Cancer is a battle. It's a battle I plan to fight with everything I have. I fight for my family, I fight for myself, I fight for my friends. I fight this thing they call Cancer because this is MY body. I didn't give it permission to move in and take over my life. I won't let it. This is my life and I will fight like I've never fought before!!!

I hope some of you can take time to read some of her blog entires and all the wonderful scriptures she wrote. I don't personally know her but I can tell you she has touched me through her words.

http://www.fisherags.com

Friday, October 9, 2009

Change of plans - for now...

So I got a call back from the lady that's over the clinical trials in Denver. The Plexxikon trial I was supposed to start has been pushed back another 4-5 weeks! WHAT!!!! I was expecting to start in the next week or so. Well that didn't sit well with me so I called my doctors in Houston. They have decided that I will now start another trial.

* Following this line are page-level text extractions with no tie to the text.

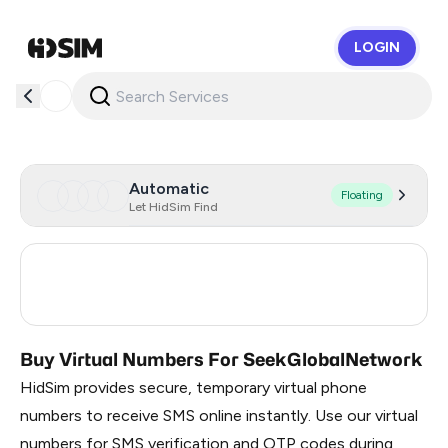
LOGIN
HidSim
Automatic
Floating
Let HidSim Find
Argentina
7
Ireland
7
Buy Virtual Numbers For SeekGlobalNetwork
HidSim provides secure, temporary virtual phone
numbers to receive SMS online instantly. Use our virtual
numbers for SMS verification and OTP codes during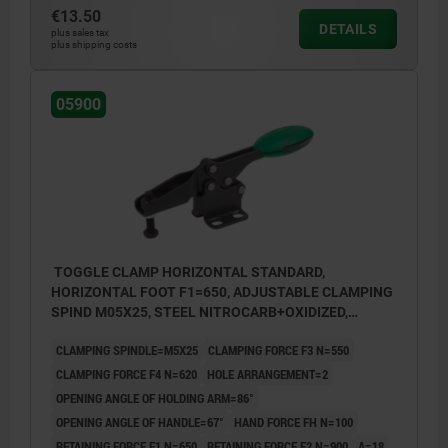
€13.50
DETAILS
plus sales tax
plus shipping costs
05900
TOGGLE CLAMP HORIZONTAL STANDARD,
HORIZONTAL FOOT F1=650, ADJUSTABLE CLAMPING
SPIND M05X25, STEEL NITROCARB+OXIDIZED,
COMP:POLYAMIDE GREEN
CLAMPING SPINDLE=M5X25
CLAMPING FORCE F3 N=550
CLAMPING FORCE F4 N=620
HOLE ARRANGEMENT=2
OPENING ANGLE OF HOLDING ARM=86°
OPENING ANGLE OF HANDLE=67°
HAND FORCE FH N=100
RETAINING FORCE F1 N=650
RETAINING FORCE F2 N=900
A=18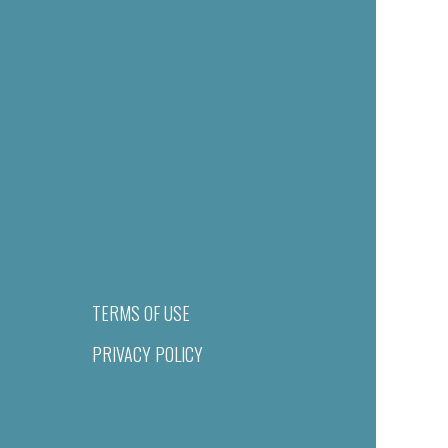
TERMS OF USE
PRIVACY POLICY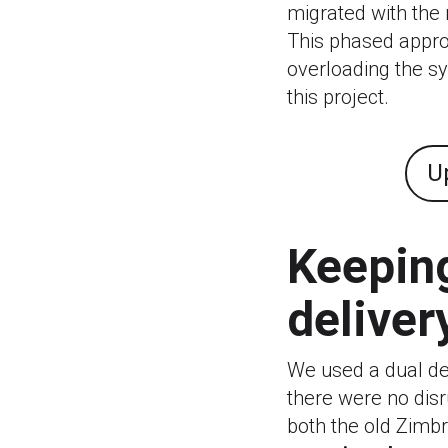
migrated with the 
This phased appr
overloading the sys
this project.
U
Keeping
deliver
We used a dual del
there were no disr
both the old Zimb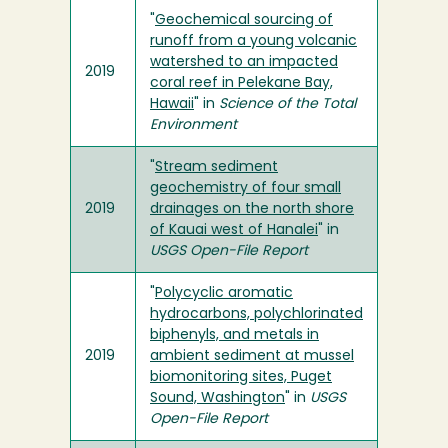
"
Geochemical sourcing of
runoff from a young volcanic
watershed to an impacted
2019
coral reef in Pelekane Bay,
Hawaii
" in
Science of the Total
Environment
"
Stream sediment
geochemistry of four small
2019
drainages on the north shore
of Kauai west of Hanalei
" in
USGS Open-File Report
"
Polycyclic aromatic
hydrocarbons, polychlorinated
biphenyls, and metals in
2019
ambient sediment at mussel
biomonitoring sites, Puget
Sound, Washington
" in
USGS
Open-File Report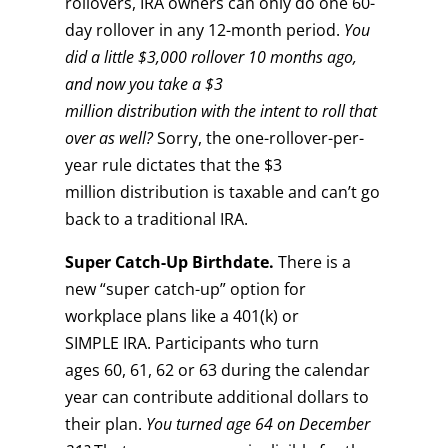
rollovers, IRA owners can only do one 60-
day rollover in any 12-month period.
You
did a little $3,000 rollover 10 months ago,
and now you take a $3
million distribution
with the intent to roll that
over as well?
Sorry, the one-rollover-per-
year rule dictates that the $3
million distribution is taxable and can’t go
back to a traditional IRA.
Super
C
atch-
U
p
B
irthdate.
There is a
new “super catch-up” option for
workplace plans like a 401(k) or
SIMPLE IRA. Participants who turn
ages 60, 61, 62 or 63 during the calendar
year can contribute additional dollars to
their plan.
You turned age 64 on
December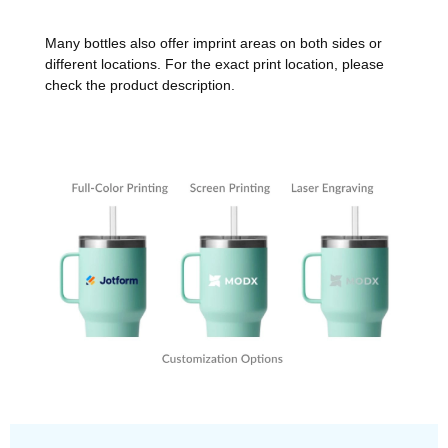
Many bottles also offer imprint areas on both sides or
different locations. For the exact print location, please
check the product description.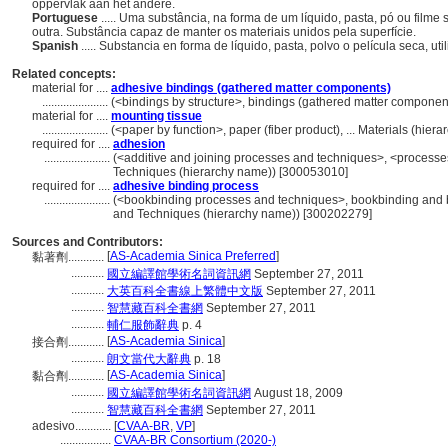
oppervlak aan het andere.
Portuguese
..... Uma substância, na forma de um líquido, pasta, pó ou filme
outra. Substância capaz de manter os materiais unidos pela superfície.
Spanish
..... Substancia en forma de líquido, pasta, polvo o película seca, ut
Related concepts:
material for ....
adhesive bindings (gathered matter components)
......................
(<bindings by structure>, bindings (gathered matter componen
material for ....
mounting tissue
......................
(<paper by function>, paper (fiber product), ... Materials (hie
required for ....
adhesion
......................
(<additive and joining processes and techniques>, <processe
Techniques (hierarchy name)) [300053010]
required for ....
adhesive binding process
......................
(<bookbinding processes and techniques>, bookbinding and b
and Techniques (hierarchy name)) [300202279]
Sources and Contributors:
[
AS-Academia Sinica Preferred
]
黏著劑............
...........
國立編譯館學術名詞資訊網
September 27, 2011
...........
大英百科全書線上繁體中文版
September 27, 2011
...........
智慧藏百科全書網
September 27, 2011
...........
輔仁服飾辭典
p. 4
[
AS-Academia Sinica
]
接合劑............
...........
朗文當代大辭典
p. 18
[
AS-Academia Sinica
]
黏合劑............
...........
國立編譯館學術名詞資訊網
August 18, 2009
...........
智慧藏百科全書網
September 27, 2011
adesivo............
[
CVAA-BR
,
VP
]
.................
CVAA-BR Consortium (2020-)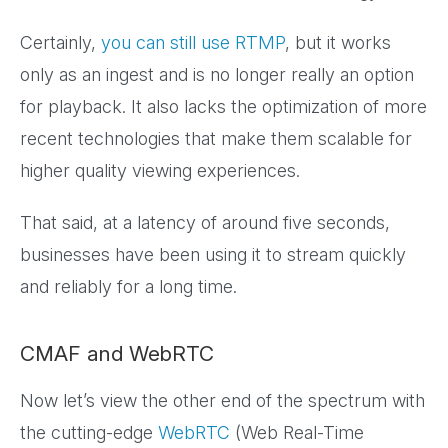
Certainly,
you can still use RTMP
, but it works
only as an ingest and is no longer really an option
for playback. It also lacks the optimization of more
recent technologies that make them scalable for
higher quality viewing experiences.
That said, at a latency of around five seconds,
businesses have been using it to stream quickly
and reliably for a long time.
CMAF and WebRTC
Now let’s view the other end of the spectrum with
the cutting-edge
WebRTC
(Web Real-Time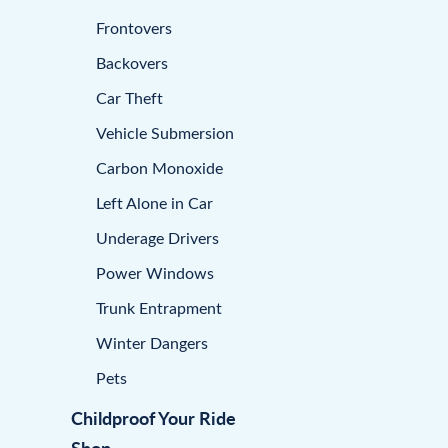
Frontovers
Backovers
Car Theft
Vehicle Submersion
Carbon Monoxide
Left Alone in Car
Underage Drivers
Power Windows
Trunk Entrapment
Winter Dangers
Pets
Childproof Your Ride
Shop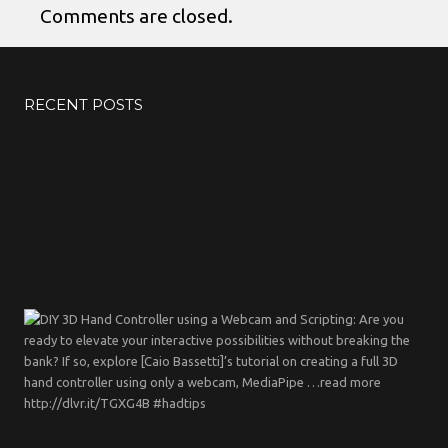
Comments are closed.
RECENT POSTS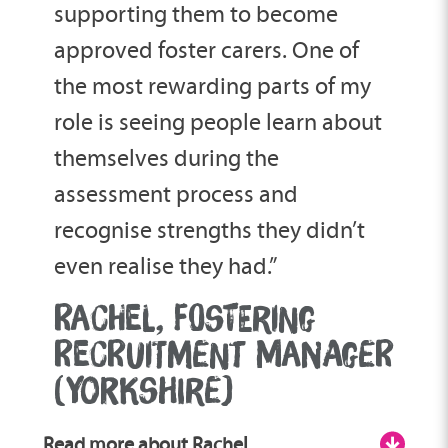
supporting them to become
approved foster carers. One of
the most rewarding parts of my
role is seeing people learn about
themselves during the
assessment process and
recognise strengths they didn’t
even realise they had.”
RACHEL, FOSTERING
RECRUITMENT MANAGER
(YORKSHIRE)
Read more about Rachel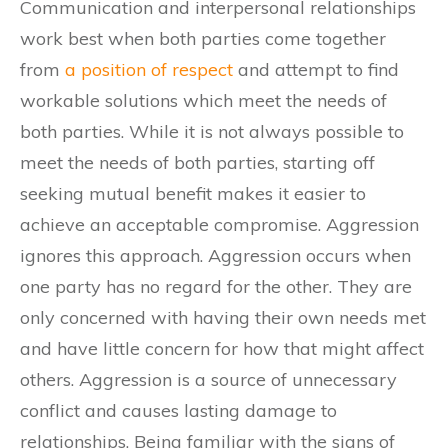
Communication and interpersonal relationships
work best when both parties come together
from
a position of respect
and attempt to find
workable solutions which meet the needs of
both parties. While it is not always possible to
meet the needs of both parties, starting off
seeking mutual benefit makes it easier to
achieve an acceptable compromise. Aggression
ignores this approach. Aggression occurs when
one party has no regard for the other. They are
only concerned with having their own needs met
and have little concern for how that might affect
others. Aggression is a source of unnecessary
conflict and causes lasting damage to
relationships. Being familiar with the signs of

I told her that I just didn't feel good about just waiting. It's been two months since my IL2 treatments and I can't just sit here and let the tumors get bigger. So I go back to Houston on Thursday (Oct 15th) to talk with my doctor and go over the details of the trial. As far as I understand it's a lot like the Plexxikon trial. It's a pill I will take. I will know more details next week after I talk with him. I'm still on the list in Denver to do the Plexxikon trial though. Bad thing is I have to have a wash out period between treatments. But I'd rather being doing something instead of just sitting here letting the tumors on my lungs grow. As soon as I know more I will let everyone know.